Delaying ART in childhood can reduce long-term CD4 count in adulthood
Polly Clayden, HIV i-Base
The decision to start ART in children is made with guidance based on age and CD4 percentage or count. Guideline recommendations are based on observed short-term risk of morbidity and mortality. ART can be delayed in children with CD4 values above the recommended thresholds for initiation to avoid toxicities, resistance and some of the practical considerations associated with giving ART to children.
Investigators from ICH and the PENTA group suggest that current guidance assumes such a delay in treatment initiation is without detrimental long-term consequences. In a paper published ahead of print in JID, 28 December they write that evidence suggests differences between children and adults in the level of T-cell repopulation due to children’s greater thymic activity. A number of paediatric studies show poorer recovery of CD4 count on ART is associated with older age and lower CD4 count at initiation. Using longitudinal data from the PENTA 5 study and non-linear mixed-effects models, the group investigated the relationships between age, CD4 count at start of treatment, and CD4 repopulation. As well as confirming the associations previously described, their findings illustrate the importance of the naïve subpopulation for this recovery and they explore the consequences for ART naïve children of different age groups and with different CD4 counts.
The PENTA 5 trial assessed different ARV regimens in perinatally infected, treatment-naïve children. Among the 127 children starting treatment, the median age at initiation was 5.3 (IQR 2.4 to 8.6) years; CD4 count was 620 (IQR 343 to 912) cells/mm3; z-score (indicating the rank of a recorded CD4 count within the expected distribution for HIV-negative children of the same age, born to HIV-positive mothers expressed in terms of the standard, normal distribution) was -2.3 (IQR -4.1 to -1.3) and follow-up was 5.7 (IQR 5.1 to 6.5) years.
In a multivariate model the investigators estimated the children’s pre-treatment z-score to be -0.41+ 0.07 (point estimate ±SE) lower for each year older at initiation and their long term z-score -0.5+ 0.03 lower for each year older at initiation, both p<0.001. In addition to these effects, there was a strong positive association (p<0.001) between pre-treatment and long-term z-score – that is, children with z-scores below (or above) average for their age before treatment still had below (or above)-average scores in the long term.
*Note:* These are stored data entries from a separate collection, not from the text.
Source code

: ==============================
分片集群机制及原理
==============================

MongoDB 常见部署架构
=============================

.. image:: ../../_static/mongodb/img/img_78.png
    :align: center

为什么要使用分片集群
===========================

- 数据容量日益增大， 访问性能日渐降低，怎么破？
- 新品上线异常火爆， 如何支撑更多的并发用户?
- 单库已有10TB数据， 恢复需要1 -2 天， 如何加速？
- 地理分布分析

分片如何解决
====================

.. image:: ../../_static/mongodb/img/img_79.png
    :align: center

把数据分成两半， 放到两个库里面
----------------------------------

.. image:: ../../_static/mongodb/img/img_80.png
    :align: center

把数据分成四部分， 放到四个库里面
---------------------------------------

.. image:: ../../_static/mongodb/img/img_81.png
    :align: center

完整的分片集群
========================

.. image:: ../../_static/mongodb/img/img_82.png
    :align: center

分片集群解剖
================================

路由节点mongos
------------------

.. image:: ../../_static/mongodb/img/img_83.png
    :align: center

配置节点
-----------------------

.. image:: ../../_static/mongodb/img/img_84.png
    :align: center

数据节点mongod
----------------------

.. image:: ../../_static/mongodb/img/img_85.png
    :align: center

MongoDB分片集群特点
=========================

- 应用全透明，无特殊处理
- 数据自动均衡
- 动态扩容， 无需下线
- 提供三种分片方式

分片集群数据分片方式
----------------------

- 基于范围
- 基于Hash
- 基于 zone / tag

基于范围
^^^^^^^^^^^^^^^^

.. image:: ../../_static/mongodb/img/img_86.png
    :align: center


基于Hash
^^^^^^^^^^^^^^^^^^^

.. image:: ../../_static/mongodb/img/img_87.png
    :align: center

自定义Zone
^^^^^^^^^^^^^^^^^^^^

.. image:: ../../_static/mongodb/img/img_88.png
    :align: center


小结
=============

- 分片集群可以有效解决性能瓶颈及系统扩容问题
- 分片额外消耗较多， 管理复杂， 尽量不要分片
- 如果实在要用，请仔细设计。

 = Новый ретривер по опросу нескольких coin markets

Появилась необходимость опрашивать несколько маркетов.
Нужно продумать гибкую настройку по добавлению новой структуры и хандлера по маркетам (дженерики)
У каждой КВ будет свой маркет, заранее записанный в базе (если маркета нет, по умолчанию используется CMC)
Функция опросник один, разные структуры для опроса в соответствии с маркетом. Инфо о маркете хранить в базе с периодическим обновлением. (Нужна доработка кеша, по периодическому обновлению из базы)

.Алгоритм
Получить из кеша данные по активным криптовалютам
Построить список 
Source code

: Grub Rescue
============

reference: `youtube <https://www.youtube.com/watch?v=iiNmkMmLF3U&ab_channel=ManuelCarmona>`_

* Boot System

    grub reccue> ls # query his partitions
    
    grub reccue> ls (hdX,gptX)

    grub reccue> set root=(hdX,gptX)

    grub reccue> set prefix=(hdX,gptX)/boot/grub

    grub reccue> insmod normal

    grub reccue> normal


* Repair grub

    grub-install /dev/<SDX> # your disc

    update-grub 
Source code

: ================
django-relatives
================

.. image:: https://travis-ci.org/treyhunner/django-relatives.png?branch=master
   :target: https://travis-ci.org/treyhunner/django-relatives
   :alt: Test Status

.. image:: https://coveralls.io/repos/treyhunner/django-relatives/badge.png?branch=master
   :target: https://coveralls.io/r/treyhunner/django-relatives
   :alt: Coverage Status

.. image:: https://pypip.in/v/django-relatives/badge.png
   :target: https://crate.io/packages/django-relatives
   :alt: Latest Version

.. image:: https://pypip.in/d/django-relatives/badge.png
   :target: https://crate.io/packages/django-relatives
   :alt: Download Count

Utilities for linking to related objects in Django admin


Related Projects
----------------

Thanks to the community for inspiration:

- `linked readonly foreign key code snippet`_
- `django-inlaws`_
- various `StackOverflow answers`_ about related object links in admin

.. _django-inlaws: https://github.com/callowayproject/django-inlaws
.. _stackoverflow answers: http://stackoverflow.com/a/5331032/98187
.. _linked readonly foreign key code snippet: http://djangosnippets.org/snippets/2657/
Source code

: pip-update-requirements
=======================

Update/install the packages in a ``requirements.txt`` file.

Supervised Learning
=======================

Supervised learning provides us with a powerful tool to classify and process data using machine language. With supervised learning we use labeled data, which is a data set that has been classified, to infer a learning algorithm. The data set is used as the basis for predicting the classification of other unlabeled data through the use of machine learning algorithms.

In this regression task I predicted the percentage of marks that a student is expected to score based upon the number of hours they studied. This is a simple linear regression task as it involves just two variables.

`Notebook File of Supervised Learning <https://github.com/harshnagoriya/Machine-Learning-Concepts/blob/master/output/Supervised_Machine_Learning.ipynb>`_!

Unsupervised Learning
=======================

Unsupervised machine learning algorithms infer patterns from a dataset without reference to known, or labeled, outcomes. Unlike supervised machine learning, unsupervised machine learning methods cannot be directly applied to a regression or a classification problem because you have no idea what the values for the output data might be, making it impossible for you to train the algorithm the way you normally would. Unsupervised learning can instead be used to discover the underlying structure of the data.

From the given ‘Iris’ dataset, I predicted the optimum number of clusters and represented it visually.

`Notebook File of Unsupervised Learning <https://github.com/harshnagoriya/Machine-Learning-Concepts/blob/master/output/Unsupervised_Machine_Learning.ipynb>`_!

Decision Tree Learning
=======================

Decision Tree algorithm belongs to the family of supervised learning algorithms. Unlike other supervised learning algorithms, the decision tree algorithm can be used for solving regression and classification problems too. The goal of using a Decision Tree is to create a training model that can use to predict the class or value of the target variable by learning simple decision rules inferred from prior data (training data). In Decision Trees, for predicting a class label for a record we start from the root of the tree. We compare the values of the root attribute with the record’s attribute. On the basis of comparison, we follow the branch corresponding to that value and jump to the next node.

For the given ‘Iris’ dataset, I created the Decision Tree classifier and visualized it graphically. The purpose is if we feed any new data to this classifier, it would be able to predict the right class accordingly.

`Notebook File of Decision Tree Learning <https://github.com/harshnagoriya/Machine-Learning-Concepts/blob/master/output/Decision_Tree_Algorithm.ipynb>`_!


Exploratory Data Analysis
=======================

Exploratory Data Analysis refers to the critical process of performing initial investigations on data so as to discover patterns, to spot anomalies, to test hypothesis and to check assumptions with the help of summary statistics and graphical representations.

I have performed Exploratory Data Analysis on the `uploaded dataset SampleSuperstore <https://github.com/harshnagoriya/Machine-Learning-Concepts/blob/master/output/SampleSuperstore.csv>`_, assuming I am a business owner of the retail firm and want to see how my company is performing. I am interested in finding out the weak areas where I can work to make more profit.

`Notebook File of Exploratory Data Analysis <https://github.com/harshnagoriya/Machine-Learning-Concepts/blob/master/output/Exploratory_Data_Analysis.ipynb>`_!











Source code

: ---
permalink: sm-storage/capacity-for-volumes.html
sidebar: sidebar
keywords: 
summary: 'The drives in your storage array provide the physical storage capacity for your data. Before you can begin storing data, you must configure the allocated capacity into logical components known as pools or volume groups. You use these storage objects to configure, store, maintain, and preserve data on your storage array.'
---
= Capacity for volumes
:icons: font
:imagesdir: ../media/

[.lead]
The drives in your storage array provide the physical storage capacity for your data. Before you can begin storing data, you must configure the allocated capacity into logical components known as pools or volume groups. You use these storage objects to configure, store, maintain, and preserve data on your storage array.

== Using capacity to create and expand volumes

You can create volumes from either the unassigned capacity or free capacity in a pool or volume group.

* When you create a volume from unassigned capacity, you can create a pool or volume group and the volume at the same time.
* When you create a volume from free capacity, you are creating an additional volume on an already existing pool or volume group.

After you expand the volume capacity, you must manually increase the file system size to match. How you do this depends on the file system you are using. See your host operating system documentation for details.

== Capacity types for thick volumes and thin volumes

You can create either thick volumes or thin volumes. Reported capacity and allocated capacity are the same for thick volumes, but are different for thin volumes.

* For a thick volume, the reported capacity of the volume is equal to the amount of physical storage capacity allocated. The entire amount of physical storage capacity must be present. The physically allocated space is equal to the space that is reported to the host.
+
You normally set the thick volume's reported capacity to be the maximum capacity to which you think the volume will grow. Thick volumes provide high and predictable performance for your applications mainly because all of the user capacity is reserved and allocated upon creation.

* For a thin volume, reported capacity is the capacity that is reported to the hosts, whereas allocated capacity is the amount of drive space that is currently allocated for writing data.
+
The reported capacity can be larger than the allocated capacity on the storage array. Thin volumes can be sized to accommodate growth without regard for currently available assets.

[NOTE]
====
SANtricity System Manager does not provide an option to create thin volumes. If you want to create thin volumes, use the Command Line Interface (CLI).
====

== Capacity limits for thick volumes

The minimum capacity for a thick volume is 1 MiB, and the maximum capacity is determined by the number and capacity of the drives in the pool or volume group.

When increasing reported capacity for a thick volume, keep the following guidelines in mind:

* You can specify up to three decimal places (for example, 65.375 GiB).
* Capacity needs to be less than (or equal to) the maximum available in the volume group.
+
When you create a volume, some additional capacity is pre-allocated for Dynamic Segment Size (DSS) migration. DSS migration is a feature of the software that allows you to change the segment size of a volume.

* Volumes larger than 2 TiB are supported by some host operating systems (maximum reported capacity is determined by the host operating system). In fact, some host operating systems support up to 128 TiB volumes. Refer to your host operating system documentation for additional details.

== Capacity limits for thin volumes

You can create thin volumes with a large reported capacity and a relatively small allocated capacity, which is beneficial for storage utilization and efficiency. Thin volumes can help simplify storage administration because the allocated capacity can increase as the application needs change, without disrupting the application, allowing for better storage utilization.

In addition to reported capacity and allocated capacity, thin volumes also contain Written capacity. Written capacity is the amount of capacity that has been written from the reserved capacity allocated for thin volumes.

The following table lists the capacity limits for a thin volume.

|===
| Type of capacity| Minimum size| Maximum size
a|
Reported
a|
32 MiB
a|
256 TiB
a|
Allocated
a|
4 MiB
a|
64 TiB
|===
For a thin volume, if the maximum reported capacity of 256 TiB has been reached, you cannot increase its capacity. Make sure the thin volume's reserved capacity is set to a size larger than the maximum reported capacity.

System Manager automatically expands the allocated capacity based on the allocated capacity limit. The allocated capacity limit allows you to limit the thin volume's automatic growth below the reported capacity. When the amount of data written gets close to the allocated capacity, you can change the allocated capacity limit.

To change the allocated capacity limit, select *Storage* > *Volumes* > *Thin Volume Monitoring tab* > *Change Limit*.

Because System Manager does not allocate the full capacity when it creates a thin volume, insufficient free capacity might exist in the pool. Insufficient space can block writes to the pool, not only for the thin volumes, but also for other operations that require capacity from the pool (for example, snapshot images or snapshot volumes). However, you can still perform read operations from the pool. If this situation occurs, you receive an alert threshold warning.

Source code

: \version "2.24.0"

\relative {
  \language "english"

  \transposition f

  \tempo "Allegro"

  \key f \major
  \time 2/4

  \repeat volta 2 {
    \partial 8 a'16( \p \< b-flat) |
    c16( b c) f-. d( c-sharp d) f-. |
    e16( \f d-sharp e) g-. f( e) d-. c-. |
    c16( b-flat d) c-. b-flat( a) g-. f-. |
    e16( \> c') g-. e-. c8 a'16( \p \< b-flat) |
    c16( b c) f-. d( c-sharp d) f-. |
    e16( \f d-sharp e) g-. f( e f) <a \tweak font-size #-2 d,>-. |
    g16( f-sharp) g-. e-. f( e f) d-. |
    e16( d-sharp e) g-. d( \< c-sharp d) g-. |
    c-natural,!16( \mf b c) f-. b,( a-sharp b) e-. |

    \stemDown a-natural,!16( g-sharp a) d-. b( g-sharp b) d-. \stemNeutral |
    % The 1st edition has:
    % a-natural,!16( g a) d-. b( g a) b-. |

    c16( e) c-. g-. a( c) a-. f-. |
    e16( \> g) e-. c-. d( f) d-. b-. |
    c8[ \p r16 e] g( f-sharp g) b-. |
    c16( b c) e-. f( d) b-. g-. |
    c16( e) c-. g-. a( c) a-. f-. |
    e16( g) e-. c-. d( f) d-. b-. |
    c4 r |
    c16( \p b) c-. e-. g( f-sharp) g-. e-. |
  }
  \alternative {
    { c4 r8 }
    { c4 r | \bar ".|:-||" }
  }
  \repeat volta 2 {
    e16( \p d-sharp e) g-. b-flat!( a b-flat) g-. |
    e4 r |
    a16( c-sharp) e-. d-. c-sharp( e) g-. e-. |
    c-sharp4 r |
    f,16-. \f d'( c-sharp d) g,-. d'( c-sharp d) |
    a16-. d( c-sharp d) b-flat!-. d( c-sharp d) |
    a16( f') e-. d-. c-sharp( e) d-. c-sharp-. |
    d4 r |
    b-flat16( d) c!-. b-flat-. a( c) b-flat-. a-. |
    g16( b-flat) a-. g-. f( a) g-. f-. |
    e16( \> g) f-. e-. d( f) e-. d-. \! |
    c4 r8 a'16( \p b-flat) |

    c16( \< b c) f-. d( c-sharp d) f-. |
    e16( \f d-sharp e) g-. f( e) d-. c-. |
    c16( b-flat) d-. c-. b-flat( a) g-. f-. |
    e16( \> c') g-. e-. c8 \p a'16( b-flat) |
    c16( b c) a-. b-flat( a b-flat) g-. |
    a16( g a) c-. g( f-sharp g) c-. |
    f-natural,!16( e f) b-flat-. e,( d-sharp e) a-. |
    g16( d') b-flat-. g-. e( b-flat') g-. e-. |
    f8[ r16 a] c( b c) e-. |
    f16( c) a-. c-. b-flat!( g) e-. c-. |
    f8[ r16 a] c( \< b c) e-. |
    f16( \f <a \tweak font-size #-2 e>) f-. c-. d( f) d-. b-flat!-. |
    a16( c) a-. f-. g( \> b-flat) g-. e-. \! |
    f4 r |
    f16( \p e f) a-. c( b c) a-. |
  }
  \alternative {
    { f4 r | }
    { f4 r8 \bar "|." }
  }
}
Naïve and memory CD4 counts were recorded in a substudy of 26 children. This analysis revealed T-cell reconstitution in these children appeared to arise mainly from the naïve compartment with a comparatively small increase memory cell count, although on a faster timescale. However this potential for recovery via the naïve pool is apparently progressively reduced with age and/or duration of infection. The model illustrated suggests that the threshold currently recommended for initiating treatment in younger children results in a higher count in the long term than that for older children. Therefore guidelines for older children may not be optimal for maintaining CD4 counts in adulthood.
Lewis J et al. Age and CD4 count at initiation of antiretroviral therapy in HIV-infected children: effects on long-term T-cell reconstitution. JID. Published ahead of print 28 December 2011.